What I have done seems to work, but I thought it could be nicer than that:
let newList : IInfo[] = new Array<IInfo>;
for (let idx = 0; idx < this.myList.length; idx++) {
if (myList[idx].id.indexOf(str) >= 0)
newList.push(this.myList[idx]);
else if (myList[idx].name.indexOf(str) >= 0)
newList.push(this.myList[idx]);
else if (myList[idx].position.indexOf(str) >= 0)
newList.push(this.myList[idx]);
})
Do you have other better suggestion?
you can simple work with and array of objects in your filter function. (btw this an array-function and has nothing todo with angular --> https://developer.mozilla.org/de/docs/Web/JavaScript/Reference/Global_Objects/Array/filter )

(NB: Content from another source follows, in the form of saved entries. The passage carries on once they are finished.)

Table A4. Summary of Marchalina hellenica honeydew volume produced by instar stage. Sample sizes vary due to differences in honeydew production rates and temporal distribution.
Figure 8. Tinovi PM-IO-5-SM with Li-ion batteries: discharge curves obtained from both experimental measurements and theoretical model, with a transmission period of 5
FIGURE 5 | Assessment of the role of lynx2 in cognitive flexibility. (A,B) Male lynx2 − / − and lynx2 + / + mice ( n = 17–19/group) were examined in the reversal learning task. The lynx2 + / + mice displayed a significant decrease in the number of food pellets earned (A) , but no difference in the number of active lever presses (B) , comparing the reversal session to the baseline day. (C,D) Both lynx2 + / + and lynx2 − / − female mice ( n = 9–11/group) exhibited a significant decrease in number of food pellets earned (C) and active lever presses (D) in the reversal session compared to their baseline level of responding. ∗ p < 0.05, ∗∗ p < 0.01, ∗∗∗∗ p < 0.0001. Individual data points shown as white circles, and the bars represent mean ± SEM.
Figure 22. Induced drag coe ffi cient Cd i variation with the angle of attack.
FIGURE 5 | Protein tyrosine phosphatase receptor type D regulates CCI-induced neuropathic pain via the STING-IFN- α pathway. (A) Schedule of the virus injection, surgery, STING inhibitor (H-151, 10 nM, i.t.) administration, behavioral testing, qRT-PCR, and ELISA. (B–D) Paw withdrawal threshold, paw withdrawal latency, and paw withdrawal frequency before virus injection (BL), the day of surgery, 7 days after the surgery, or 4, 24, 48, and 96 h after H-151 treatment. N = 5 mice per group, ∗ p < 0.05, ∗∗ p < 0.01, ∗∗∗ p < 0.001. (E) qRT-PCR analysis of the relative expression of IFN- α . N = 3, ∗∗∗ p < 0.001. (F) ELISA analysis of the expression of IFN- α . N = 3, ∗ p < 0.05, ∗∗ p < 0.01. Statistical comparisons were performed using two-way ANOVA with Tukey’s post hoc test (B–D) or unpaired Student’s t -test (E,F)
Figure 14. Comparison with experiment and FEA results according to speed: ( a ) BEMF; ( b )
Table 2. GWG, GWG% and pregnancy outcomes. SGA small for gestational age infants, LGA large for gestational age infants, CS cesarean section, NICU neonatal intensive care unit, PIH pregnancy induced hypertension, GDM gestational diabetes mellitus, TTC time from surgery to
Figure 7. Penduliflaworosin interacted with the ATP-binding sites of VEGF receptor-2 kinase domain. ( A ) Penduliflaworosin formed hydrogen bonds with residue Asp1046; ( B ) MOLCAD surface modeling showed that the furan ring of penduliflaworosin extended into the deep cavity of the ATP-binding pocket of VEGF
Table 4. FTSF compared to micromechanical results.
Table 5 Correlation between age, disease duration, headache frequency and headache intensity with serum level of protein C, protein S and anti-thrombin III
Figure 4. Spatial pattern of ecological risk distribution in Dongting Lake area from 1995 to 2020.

Then you would something like that:
return this.items.filter((item) => {
if (item.id.indexOf(str) >= 0) {
return true;
}
if (item.name.indexOf(str) >= 0) {
return true;
}
if (item.position.indexOf(str) >= 0) {
return true;
}
return false;
})
Make sense! Thanks @bengtler
You can actually shorten the code with a bit of logic:
return this.items.filter((item) => {
if (item.id.indexOf(str) >= 0 ||
item.name.indexOf(str) >= 0 ||
item.position.indexOf(str) >= 0) {
return true
}
return false
})
Now it’s 8 lines instead of 12, well actually 6 if you think the if
condition as 1 long line.
1 Like
Also ES6 comes with includes
which will replace that ugly indexOf(str) >= 0
, supported in the most important browsers like Edge, FF>= 43, Chrome and Opera, and Node >= 4, it would look like:return this.items.filter((item) => {
return this.items.filter((item) => {
if (item.id.contains(str) ||
item.name.contains(str) ||
item.position.contains(str)) {
return true
}
return false
})
willb
January 8, 2016, 9:43am
6
includes or contains?
Or even shorter:
return this.items.filter(item => item.id.includes(str) ||
item.name.includes(str) ||
item.position.includes(str)
)
2 Likes
Whyyy do i keep forgeting the implicit return of ES6 arrow function? good call there @willb .
Thank you all for your help! I really appreciated all the different suggestions!
RaulGM
December 21, 2016, 12:35am
9
Did this change with the R.C. version? I can’t get this to work properly. I tried every possibility.